研究班

当科では、多岐にわたる耳鼻咽喉科疾患の中で、疾患ごとに専門外来を設け診療・検査を行うとともに、各研究班による臨床に即したさまざまな研究活動を活発に行っております。
各研究班の研究内容をご紹介いたします。

耳科領域

鼻副鼻腔班
1980年代より鼻副鼻腔手術に対して内視鏡を導入した本邦での草分け的存在であり、以前に一般的に行われていた歯茎や眉毛の部分を切開して行う鼻根治手術とは異なり、鼻の生理機能を温存した低侵襲の手術を行っています。近年、内視鏡手術の適応範囲は広がっており、慢性副鼻腔炎、アレルギー性鼻炎、副鼻腔嚢胞(術後製頬部のう胞含む)、副鼻腔真菌症は元より、鼻副鼻腔乳頭腫などの易再発性の副鼻腔腫瘍や2015年に難病に指定された好酸球性副鼻腔炎に対しても積極的に手術を行っています。手術件数は年間1000件に上り、ナビゲーションシステムや4Kモニターなど最新機器を使用することで、重症例や再手術例などの難治例であっても、安全かつ的確に手術を行っています。

アレルギー研究斑
アレルギー性鼻炎は、アレルギー反応によって引き起こされる鼻炎です。
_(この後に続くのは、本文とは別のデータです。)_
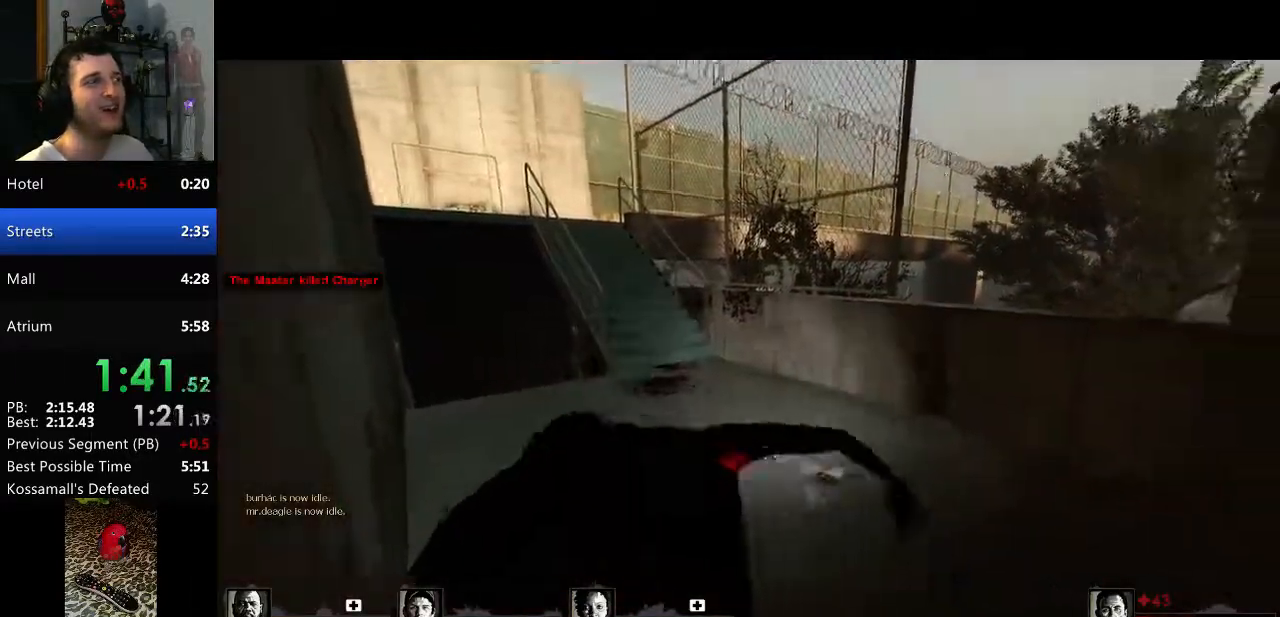
{"keys": [], "mouse": [], "events": []}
原因は様々であるため、原因物質であるアレルゲン(抗原)を正確に同定し、副鼻腔炎などの合併症の有無を確認します。生活指導、薬物療法を行いますが、当院は専門治療の実施が可能ですので、希望された患者さんには根治療法であるアレルゲン免疫療法(減感作療法)を導入します。これは、アレルギーの原因物質に対する反応を抑制し体質改善を目指す治療で、皮下注射によるアレルゲン免疫療法と舌の下に内服薬を連日服用する舌下免疫療法があり、どちらの実施も可能です。症状が重症の場合は、下鼻甲介手術や後鼻神経切除術なども併用することがあります。その他に、近年話題となっている「スギ花粉米」をはじめとした様々な臨床研究や、新薬の治験も随時行っています。

鼻中隔外鼻領域
鼻の機能と形態は表裏一体であり、鼻閉を改善させるための鼻中隔手術は一つではありません。当院では、鼻中隔から外鼻まで含めて鼻閉の原因部位を判断し、様々な手法で治療をしています。2018年には形成外科と合同の鼻中隔外鼻センターを開設し、より良い医療を目指しています。

嗅覚領域
日本でも数少ない嗅覚専門外来にて、嗅覚に関するあらゆる疾患の診療と研究を行っています。嗅覚障害の主な原因として、好酸球性副鼻腔炎を含む鼻副鼻腔疾患や感冒後、外傷性などが挙げられます。基準嗅覚検査や静脈性嗅覚検査に加えて、自覚症状のアンケートと嗅覚同定能の検査を用いて嗅覚機能の評価をしっかり行い、患者さんそれぞれの病態とニーズに合った治療法を選んで診療しています。手術・保存的治療(漢方薬を含む)、また治療の一つである点鼻の方法や、生活指導を丁寧に行っています。主な研究としては、科学研究費のサポートにて「小児嗅覚検査の開発」と「次世代拡散テンソルイメージングを用いた匂いの地図の可視化:他覚的嗅覚検査の開発」に取り組んでいます。更に海外も含め、他施設との共同研究にも積極的に取り組んで嗅覚診療の発展に寄与しています。

鼻腔腫瘍・頭蓋底疾患領域
当院で行なっている卓越した手術件数を生かし、Endoscopic Modified Medial Maxillectomy (EMMM)法をはじめとし、Superior Lateral Anterior Pedicle flap (SLAP FLAP)法やTrans-septal Access with Crossing multiple Incisions (TACMI)法などの手術方法を開発し、鼻副鼻腔腫瘍に対して鼻の正常な機能を残したまま、より低侵襲で再発を防ぎ手術を行うことが出来るように力を入れております。 鼻腔悪性腫瘍、頭蓋底腫瘍に対しても、頭頸部腫瘍班や脳神経外科とチームで取り組み、内視鏡で摘出出来るものは積極的に内視鏡下で低侵襲に行い、外切開が必要な場合は開頭や顔面皮膚切開によるアプローチで内視鏡も併用しながら摘出することで、より確実にそして効果的な切除を目指しております。 頭蓋底を切除する手術であっても、耳鼻科と脳神経外科が合同で行うことによって低侵襲な手術を提供できることから、多くの方が1週間前後での退院が可能となります。